= Algeti Wolves =

Former Georgian paramilitary

The Algeti Wolves (ალგეთის მგლები, algetis mglebi) was a paramilitary organization in Georgia who claimed responsibility for a series of small-scale guerilla attacks against Russian diplomats and military in Georgia in 1995. The name of the group comes from the Algeti river gorge in south-central Georgia, a place of Georgian resistance to Iranian invasion in the 17th century.

==History==
The first attack for which the Agleti Wolves claimed credit occurred on April 9, 1995, on the 6th anniversary of the Soviet army crackdown on pro-independence rally in Tbilisi. The assailants detonated a small bomb in front of the residence of the Russian Ambassador to Georgia, Vladimir Zemsky, shattering windows and causing minor damage to nearby houses.
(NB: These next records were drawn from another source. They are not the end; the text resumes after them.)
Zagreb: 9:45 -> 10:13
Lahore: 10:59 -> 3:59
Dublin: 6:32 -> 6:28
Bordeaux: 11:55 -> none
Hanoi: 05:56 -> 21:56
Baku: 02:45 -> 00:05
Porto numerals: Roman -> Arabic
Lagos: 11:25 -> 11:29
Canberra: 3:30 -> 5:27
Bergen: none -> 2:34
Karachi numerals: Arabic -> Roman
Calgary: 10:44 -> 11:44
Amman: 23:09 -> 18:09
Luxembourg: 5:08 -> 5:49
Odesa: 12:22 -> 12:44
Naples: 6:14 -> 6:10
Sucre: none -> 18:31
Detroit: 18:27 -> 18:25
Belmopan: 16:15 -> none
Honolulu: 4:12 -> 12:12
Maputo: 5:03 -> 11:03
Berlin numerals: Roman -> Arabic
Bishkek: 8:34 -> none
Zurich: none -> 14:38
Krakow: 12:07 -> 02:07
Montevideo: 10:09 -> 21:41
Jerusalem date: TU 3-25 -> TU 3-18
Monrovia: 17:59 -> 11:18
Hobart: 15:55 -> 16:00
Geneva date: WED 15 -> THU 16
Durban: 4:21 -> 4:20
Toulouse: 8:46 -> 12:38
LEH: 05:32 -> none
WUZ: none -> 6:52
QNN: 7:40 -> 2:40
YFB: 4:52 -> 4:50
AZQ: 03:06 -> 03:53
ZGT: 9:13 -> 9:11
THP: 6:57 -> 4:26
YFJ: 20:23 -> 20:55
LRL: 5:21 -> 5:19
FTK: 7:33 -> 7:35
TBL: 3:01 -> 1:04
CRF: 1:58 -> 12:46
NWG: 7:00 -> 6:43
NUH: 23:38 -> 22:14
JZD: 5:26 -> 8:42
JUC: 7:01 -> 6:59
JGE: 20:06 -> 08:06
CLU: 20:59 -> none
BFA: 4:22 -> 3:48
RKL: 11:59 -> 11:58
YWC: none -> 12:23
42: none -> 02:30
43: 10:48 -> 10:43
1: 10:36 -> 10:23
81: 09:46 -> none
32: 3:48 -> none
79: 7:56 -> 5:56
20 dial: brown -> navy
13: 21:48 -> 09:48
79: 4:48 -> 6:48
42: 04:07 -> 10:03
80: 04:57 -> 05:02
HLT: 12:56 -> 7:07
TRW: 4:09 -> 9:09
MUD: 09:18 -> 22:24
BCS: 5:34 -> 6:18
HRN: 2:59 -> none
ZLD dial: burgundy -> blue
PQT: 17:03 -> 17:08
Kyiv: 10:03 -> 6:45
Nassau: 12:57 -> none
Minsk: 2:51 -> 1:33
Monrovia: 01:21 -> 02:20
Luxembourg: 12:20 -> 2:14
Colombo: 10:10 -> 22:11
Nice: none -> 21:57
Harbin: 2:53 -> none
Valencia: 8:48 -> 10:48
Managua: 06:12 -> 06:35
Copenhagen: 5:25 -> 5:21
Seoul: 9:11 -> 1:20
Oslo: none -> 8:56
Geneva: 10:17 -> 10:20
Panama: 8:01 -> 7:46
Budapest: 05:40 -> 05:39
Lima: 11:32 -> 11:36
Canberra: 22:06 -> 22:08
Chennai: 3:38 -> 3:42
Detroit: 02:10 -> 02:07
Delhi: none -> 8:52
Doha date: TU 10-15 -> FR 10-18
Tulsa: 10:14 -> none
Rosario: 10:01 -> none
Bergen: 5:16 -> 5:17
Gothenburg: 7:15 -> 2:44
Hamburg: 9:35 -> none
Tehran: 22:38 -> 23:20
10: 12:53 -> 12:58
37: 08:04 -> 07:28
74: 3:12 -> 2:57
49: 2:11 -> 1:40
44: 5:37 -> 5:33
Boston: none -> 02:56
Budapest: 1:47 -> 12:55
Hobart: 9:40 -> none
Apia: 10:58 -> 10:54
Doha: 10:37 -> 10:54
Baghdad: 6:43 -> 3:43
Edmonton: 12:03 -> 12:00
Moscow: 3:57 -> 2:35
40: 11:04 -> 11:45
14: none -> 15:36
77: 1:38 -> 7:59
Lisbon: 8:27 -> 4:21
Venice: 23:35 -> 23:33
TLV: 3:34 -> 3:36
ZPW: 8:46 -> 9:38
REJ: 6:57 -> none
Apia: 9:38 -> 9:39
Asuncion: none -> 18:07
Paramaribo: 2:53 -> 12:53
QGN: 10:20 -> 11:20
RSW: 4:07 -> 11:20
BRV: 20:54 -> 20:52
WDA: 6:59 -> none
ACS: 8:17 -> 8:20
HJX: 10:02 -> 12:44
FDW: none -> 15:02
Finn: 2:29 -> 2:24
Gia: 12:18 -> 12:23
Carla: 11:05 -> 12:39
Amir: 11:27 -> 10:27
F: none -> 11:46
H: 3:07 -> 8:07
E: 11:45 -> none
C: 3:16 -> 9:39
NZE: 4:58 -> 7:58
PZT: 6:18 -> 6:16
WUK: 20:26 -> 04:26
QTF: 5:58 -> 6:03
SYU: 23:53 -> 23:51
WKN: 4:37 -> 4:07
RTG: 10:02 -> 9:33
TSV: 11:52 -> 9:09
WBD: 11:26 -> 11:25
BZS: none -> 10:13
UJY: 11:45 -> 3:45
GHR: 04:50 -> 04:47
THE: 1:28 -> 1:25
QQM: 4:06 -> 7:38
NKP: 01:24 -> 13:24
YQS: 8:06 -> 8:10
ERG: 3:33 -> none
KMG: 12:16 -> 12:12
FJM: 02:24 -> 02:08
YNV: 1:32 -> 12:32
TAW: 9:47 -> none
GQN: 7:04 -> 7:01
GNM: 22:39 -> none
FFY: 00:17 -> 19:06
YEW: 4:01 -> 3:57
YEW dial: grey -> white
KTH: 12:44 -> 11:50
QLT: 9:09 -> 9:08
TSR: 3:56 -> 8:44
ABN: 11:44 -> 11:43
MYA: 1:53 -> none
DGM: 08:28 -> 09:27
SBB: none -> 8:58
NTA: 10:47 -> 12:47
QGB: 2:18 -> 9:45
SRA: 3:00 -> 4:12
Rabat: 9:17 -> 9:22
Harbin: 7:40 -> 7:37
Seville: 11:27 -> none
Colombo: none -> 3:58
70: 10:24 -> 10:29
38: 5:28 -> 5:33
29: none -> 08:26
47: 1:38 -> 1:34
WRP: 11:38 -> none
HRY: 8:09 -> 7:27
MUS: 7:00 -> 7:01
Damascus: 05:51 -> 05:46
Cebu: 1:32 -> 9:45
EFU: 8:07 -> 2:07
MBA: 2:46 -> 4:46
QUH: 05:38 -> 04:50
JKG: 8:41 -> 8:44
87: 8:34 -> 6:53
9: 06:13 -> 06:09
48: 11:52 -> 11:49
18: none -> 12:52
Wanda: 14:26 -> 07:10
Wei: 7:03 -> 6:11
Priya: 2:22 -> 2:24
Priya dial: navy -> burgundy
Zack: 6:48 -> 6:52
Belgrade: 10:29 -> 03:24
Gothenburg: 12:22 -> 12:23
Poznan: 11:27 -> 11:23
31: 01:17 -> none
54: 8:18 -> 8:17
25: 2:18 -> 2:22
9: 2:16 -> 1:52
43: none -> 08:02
No casualties were reported. The group also claimed responsibility for three consecutive attacks on the Russian military headquarters in Tbilisi in which a Georgian Defense Ministry soldier was killed. A message left near the site of the incident cited Russia's war in Chechnya as the reason for both attacks: “Six months have passed since the start of the Chechen war. This is the last warning; Get out of Georgia!”

The organization was too weak, however, and soon went in obscurity.